2009年5月10日

アルハンブラ その1

 アルハンブラ宮殿を3回に分けて紹介するその1回目。

 東西におよそ800mに渡って広がるアルハンブラ宮殿は、城壁に囲まれた主体部分とその東側、小さな谷を隔てた山の中腹に広がる庭園ヘネラリッフェに分けられる。

 主体部には、城塞や宮殿、教会が建ち並び、東側半分は緑色濃い庭園。アルハンブラ観光の中でも特に目玉となっているのが、主体部の中央北側に建ち並ぶナスル朝宮殿と称される宮殿群。そのナスル朝宮殿は次回として、今回は主体部のそれ以外の部分についての話。


 宮殿観光のため、8時前にチケット売り場へ出かけたところすでに長蛇の列だった。ちなみに、中央ヨーロッパ時間を採用し、さらに夏時間の最中だったスペインでは実際の太陽時間とは2時間以上の差があるので、8時はまだ陽射しも弱い早朝になる。

 1時間経ってやっと入場を果たした。ナスル朝宮殿が10時30分からの指定だったので、その前にアルカサーバを見て歩き、宮殿を出てから庭園を見て回るという順番となった。



 主体部の東にある入り口から宮殿群へむかって続くセカーノの散策道。刈り込まれた糸杉の並木が続く。

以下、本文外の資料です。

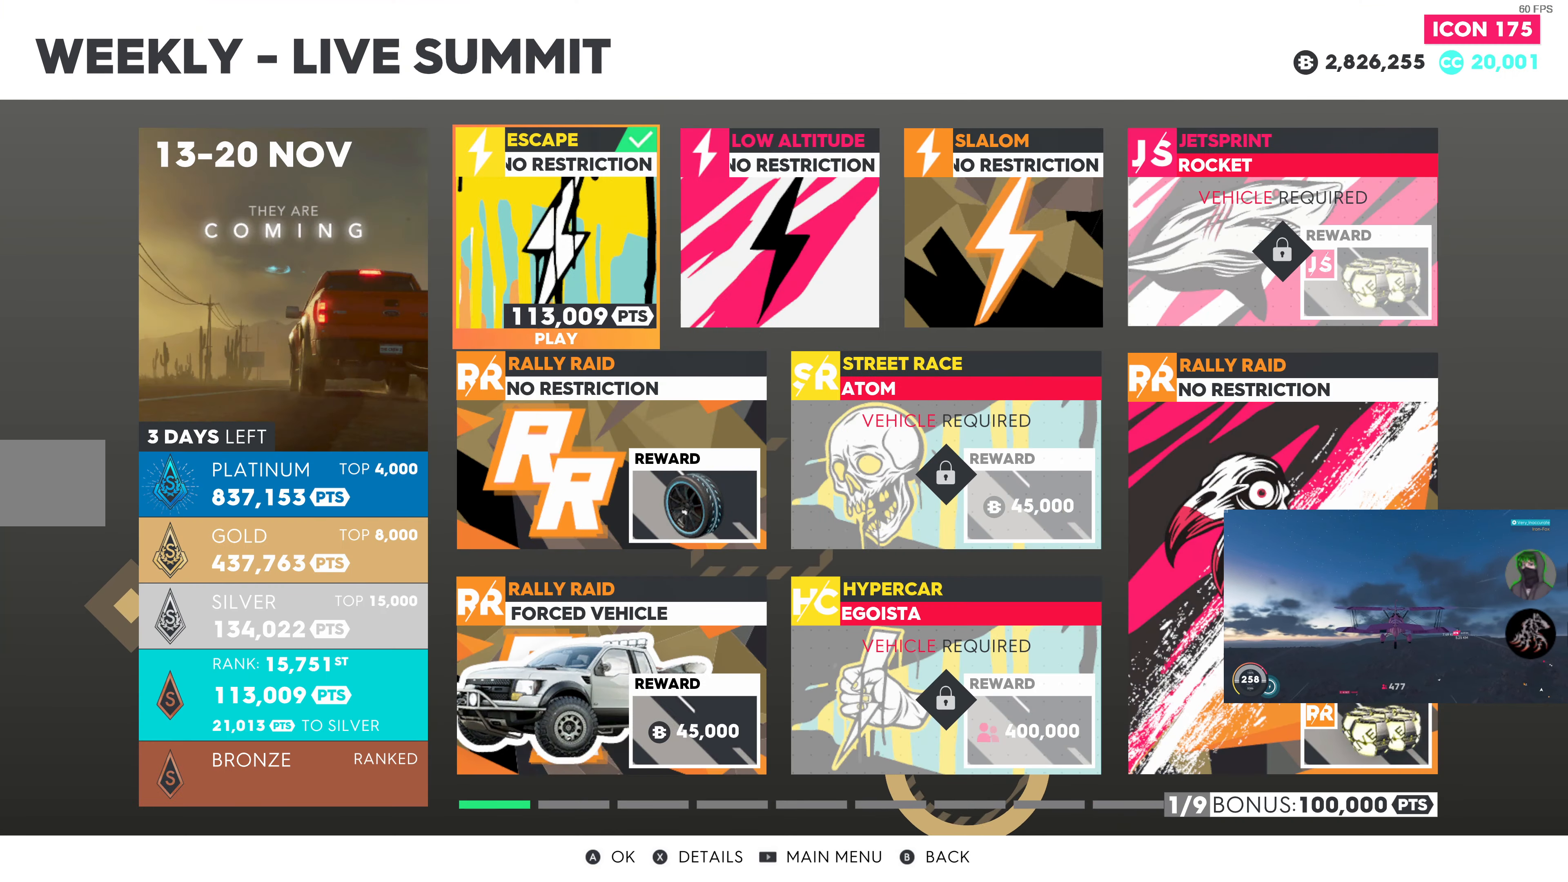
{"buttons": [], "left_stick": "center", "right_stick": "center", "events": [[350, "DPAD_RIGHT", "down"], [483, "DPAD_RIGHT", "up"]]}
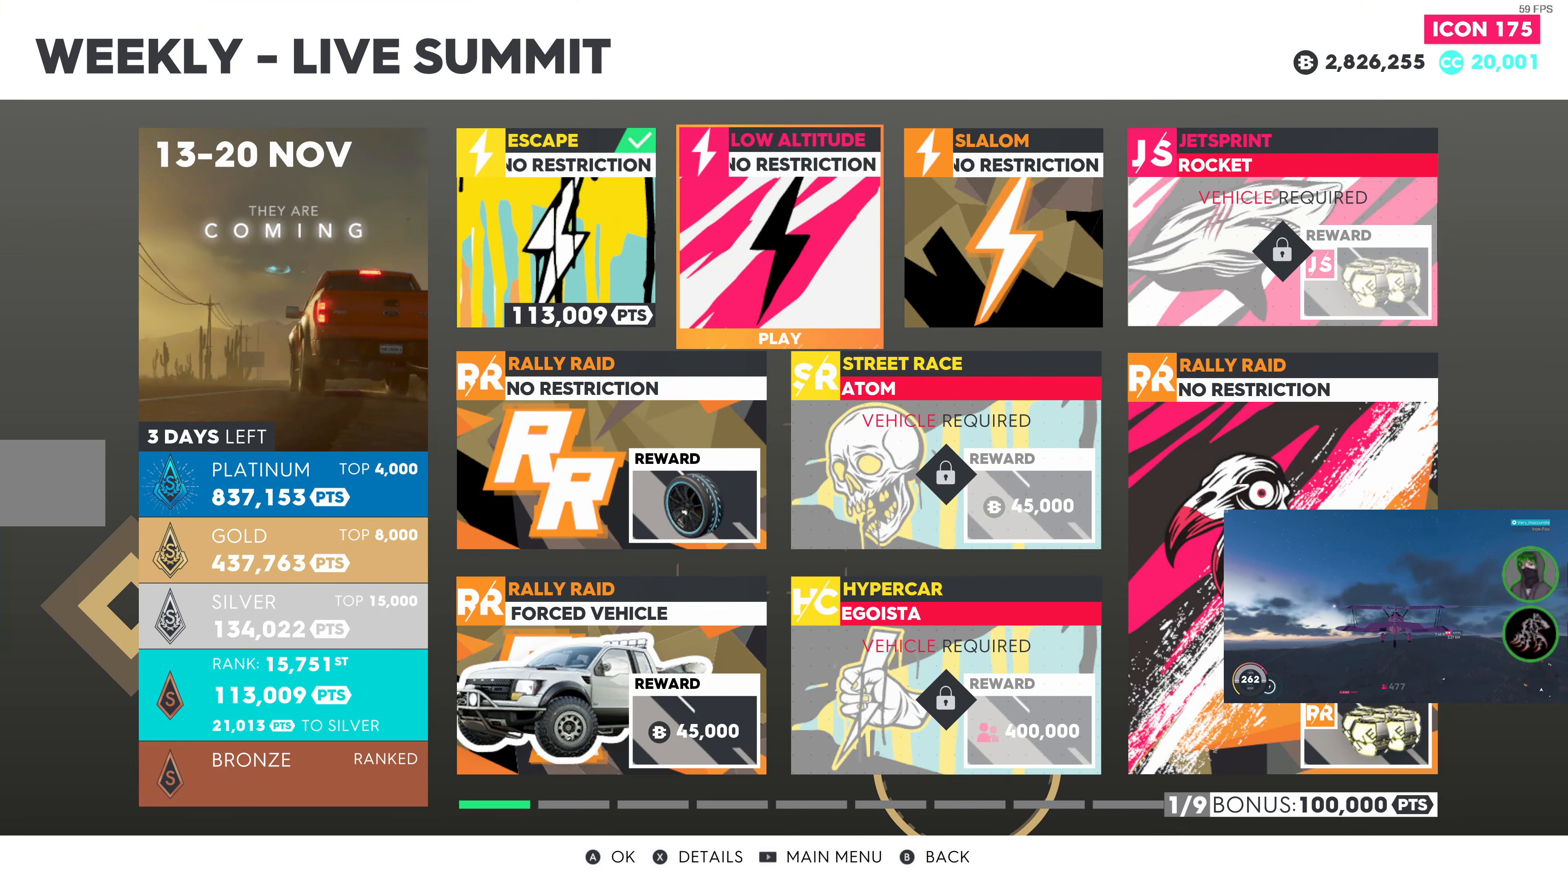
{"buttons": ["CROSS"], "left_stick": "center", "right_stick": "center", "events": [[166, "DPAD_LEFT", "down"], [300, "DPAD_LEFT", "up"], [400, "CROSS", "down"]]}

 主体部のほぼ中央に広がるパルタルの庭園。池の向こうにあるのが貴婦人の塔


 セカーノの散策道の先、カルロス5世宮殿へと続くメインストリート。右に聖マリア教会が見えている。


 カスティーリャ王国併合後に建てられたカルロス5世宮殿。イスラム建築群の中にあって、正方形の厳つい外観と円形の広い中庭の組み合わせは、アルハンブラ宮殿の中では異質さが際立っている。イスラム教徒の反乱などのために完成をみなかったといい、中は宮殿というにはガランとしたただの空間といった感じ。一部が博物館として利用されている。


 主体部の西端には、城壁に囲まれた城塞アルカサーバがある。アルハンブラ宮殿の中でも9世紀に遡るという古い歴史を持つ。

 写真は、そのアルカサーバの奥に聳えるベラの塔。アルハンブラ宮殿の中で最も西にある塔で眺めの良さは随一。


 そのベラの塔から北西方向の眺め。宮殿下の繁華街から遠くにはグラナダ駅が見えるなど現代グラナダ市街中心部の街並が続く。


<参考>
 アンダルシア散策(Edilux 2003年)

 Googleのマイマップ2008年秋 スペインの旅 グラナダへ、この他にも写真を載せています。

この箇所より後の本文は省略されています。